BOM results from the CPAN

Perl6-Pugs
view release on metacpan or search on metacpan
docs/notes/unicode_draft view on Meta::CPAN
Good Ideas:

1. The lexical syntax of programs (i.e. POD and literal strings)
   should be declared separately from the runtime treatment of strings.

    # This is like putting binmode() on the source file itself
    # at parse time and should never propagate into runtime
    =!lang ja       (this is new)
    =!encoding Big5
    say "String" # Japanese but encoded in Big5

   "locale" makes a fine runtime :lang/:encoding choice (i.e.
   read from LC_* or CP settings) but makes no sense at parse time.

   Just like how XML always knows about its xml:encoding and xml:lang,
   Perl string literals and documentation should always know their
   encoding/lang informatino for correct presenation of e.g. pod2html
   (which would depend on lang to render CJK fonts correctly).

   The "lang" should never be inferred from encoding -- it makes no
   sense because lang usage shifts with time: People are writing
   Trad.Chinese in GBK all the time now.

2. BOM sniffing of .pl files, but currently the set it knows is
    (UTF16[LB]E, UTF8+BOM, ASCII(really latin* as default))
   it should be:
    (UTF32[LB]E, UTF16[LB]E, UTF8(default))

3. Per-handle stackable IO layers makes sense.
   But it should allow introspection into different layer-chunks:
        # storage layers (:mmap)
        # textual transformation layers (:encoding, :crlf)
        # format (MIME Header, HTTP Header, XML)
        # semantic (:language(ja))
        $fh.layers.pop;

4. Per-string "SvUTF8" tag to denote strings from buffers
   But buffers are currently too limited - they cannot be used
   as C buffers ($buf[3..10] should transparently work)

■ Supplied information:

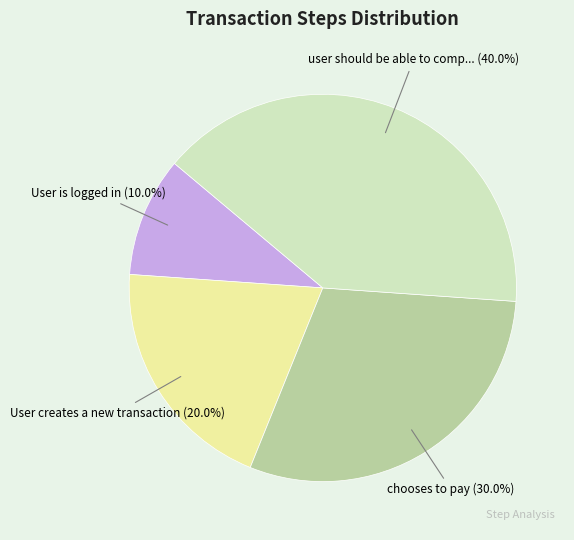

Count the number of slices in the pie.

4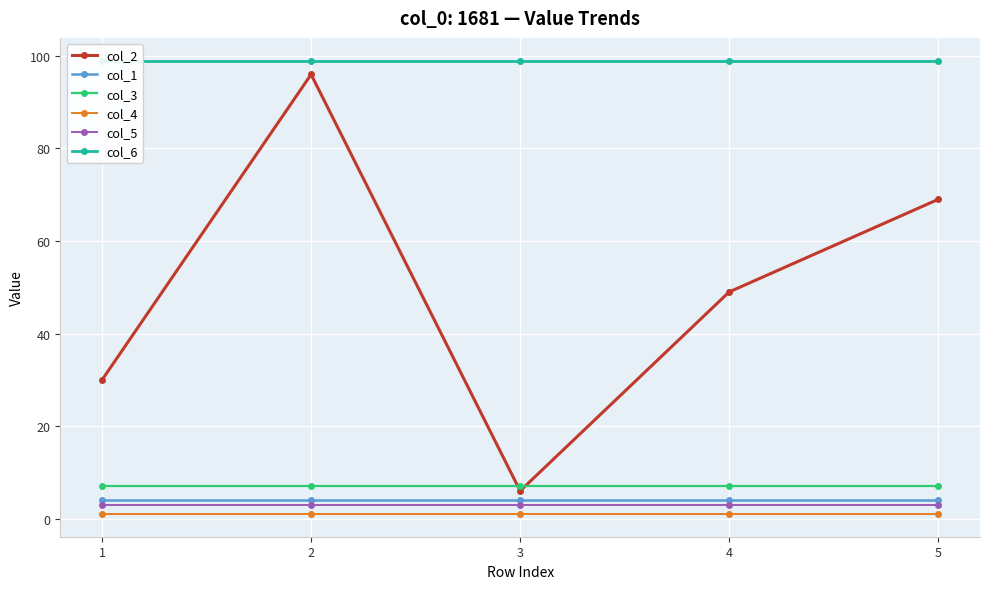

True or false: col_1 and col_2 intersect in this chart.

False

■ Job item: Can you output the Unicode draft notes word for word, from "# This is like" up to and including "(this is new)"? This material comes from a different source than the Unicode draft notes.

■ Answer section:
# This is like putting binmode() on the source file itself
    # at parse time and should never propagate into runtime
    =!lang ja       (this is new)